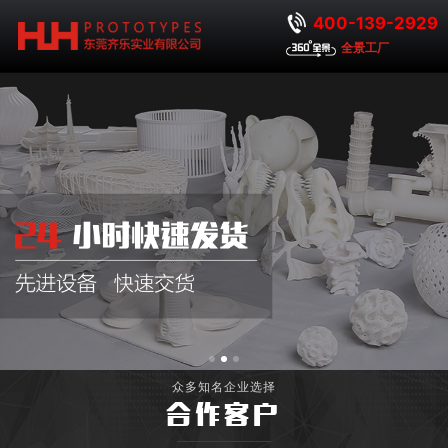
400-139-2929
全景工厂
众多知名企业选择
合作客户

* * *

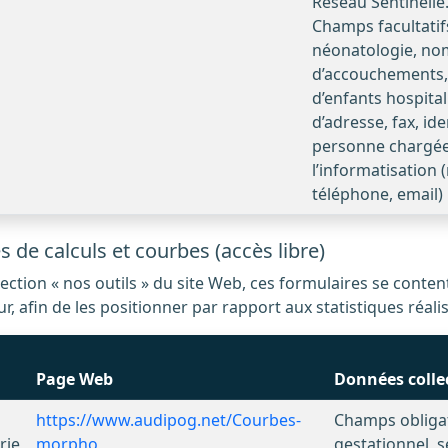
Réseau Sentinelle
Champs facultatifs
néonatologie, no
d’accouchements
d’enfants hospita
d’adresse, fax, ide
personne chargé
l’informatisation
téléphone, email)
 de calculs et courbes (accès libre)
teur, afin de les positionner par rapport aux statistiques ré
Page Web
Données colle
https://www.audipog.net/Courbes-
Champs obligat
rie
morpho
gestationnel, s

Aim of the task — All that belongs in your answer is the stretch of entries above from the line with "d’adresse, fax, ide" through the line with "gestationnel, s", printed exactly.

Solution to this problem —
d’adresse, fax, ide
personne chargé
l’informatisation
téléphone, email)
 de calculs et courbes (accès libre)
teur, afin de les positionner par rapport aux statistiques ré
Page Web
Données colle
https://www.audipog.net/Courbes-
Champs obligat
rie
morpho
gestationnel, s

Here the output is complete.